Convolutional neural network 4: data augmentation

In the previous three parts of the tutorial, we learned about convolutional networks in detail. We looked at the convolution operation, the convolutional network architecture, and the problem of overfitting. In the classification of the CIFAR-10 dataset we achieved 81% on the test set. To go further we would have to change the architecture of our network, experiment with hyperparameters or get more data. I leave the first two solutions for you 😉 to experiment with, and in this part of the tutorial I want to feed our network with more data. I will use the so-called data augmentation, i.e. the artificial generation of large amounts of new data.

In the fourth part of the tutorial you will learn:

  • What is data augmentation?
  • How to use the data generator from the Keras library?
  • How to artificially generate new data for the CIFAR-10 set?
  • And how well will our model do on the set of artificially generated (augmented) data?

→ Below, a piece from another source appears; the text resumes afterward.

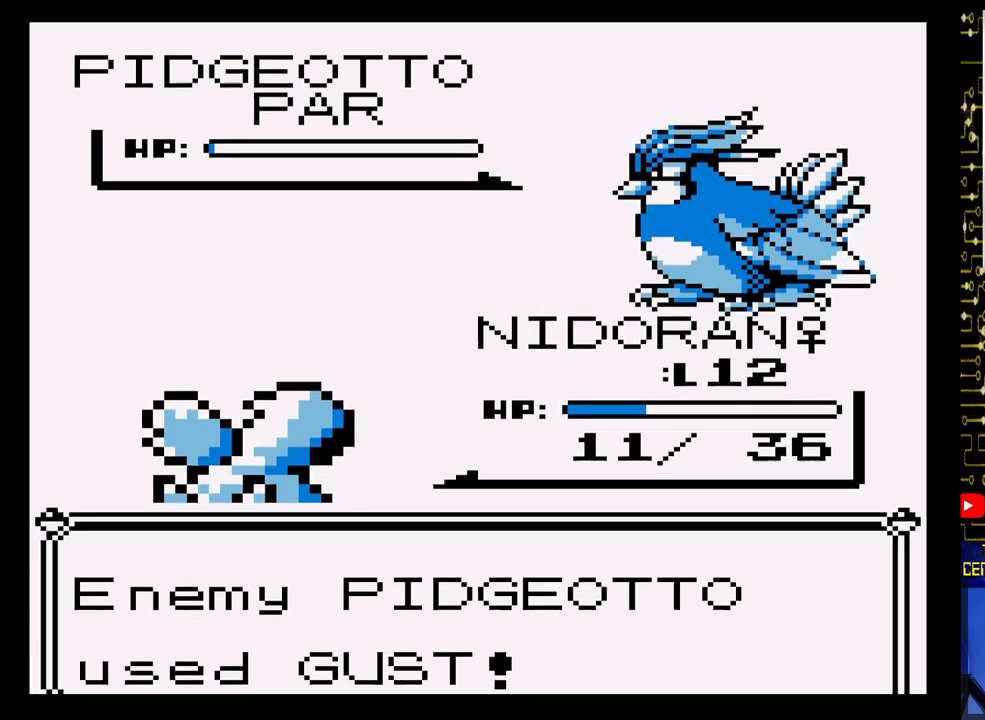
{"buttons": ["A", "DPAD_RIGHT"], "events": []}
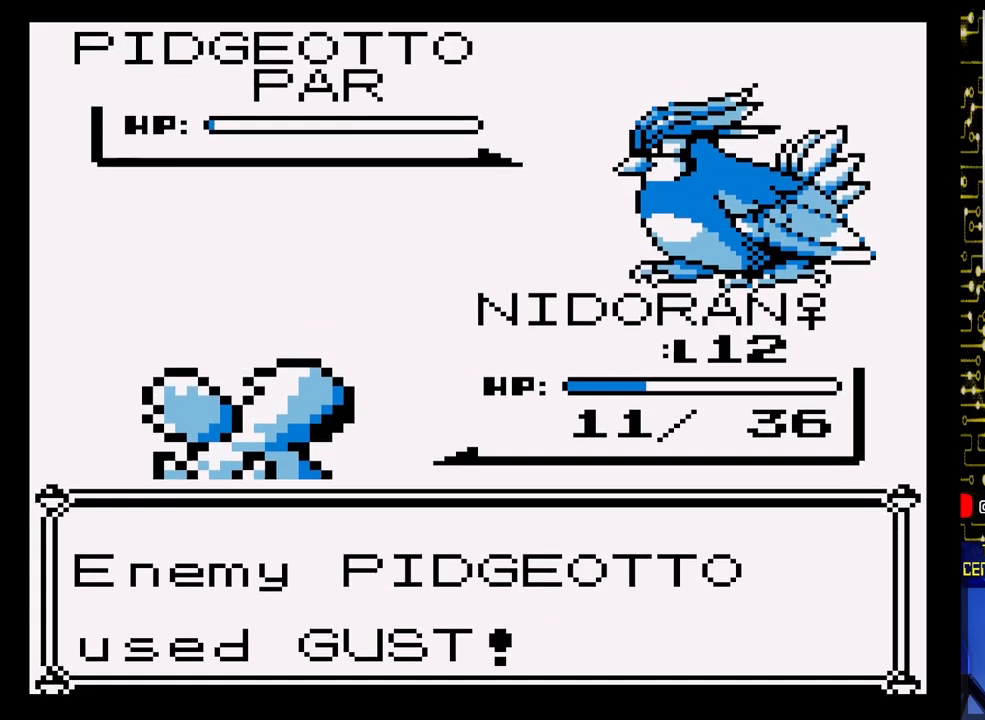
{"buttons": ["A", "DPAD_RIGHT"], "events": []}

What is data augmentation?

As I mentioned in the previous part of the tutorial, if we are dealing with a closed data set, i.e. one that cannot be significantly enlarged or enlarged is very expensive, we can reach for the so-called data augmentation. This is a particularly valuable technique for image analysis. Why? Because the images are susceptible to minor modifications, which will be a new data for the algorithm, although they will still be basically the same for the human eye. Moreover, such “minor modifications” occur in the real world. Standing in front of the car, we can look at it centrally or slightly from the side. It will still be the same vehicle and it will definitely be a car for our brain. For the algorithm, looking at the object from a different perspective is valuable information that allows to better generalize the training process.

What can we actually do with the image we want to artificially process? In theory, we have infinitely many solutions: we can slightly rotate the image, in any direction, at any angle. Move left, right, up and down. Change its colors or make other more or less subtle changes that will give the model tons of new data. In practice, a collection of tens of thousands of images can become a collection with millions of elements. This is a field where the possibilities are really great. As a curiosity: technologies related to autonomous vehicles are also trained on artificially generated data sets, e.g. using realistic game environments such as GTA.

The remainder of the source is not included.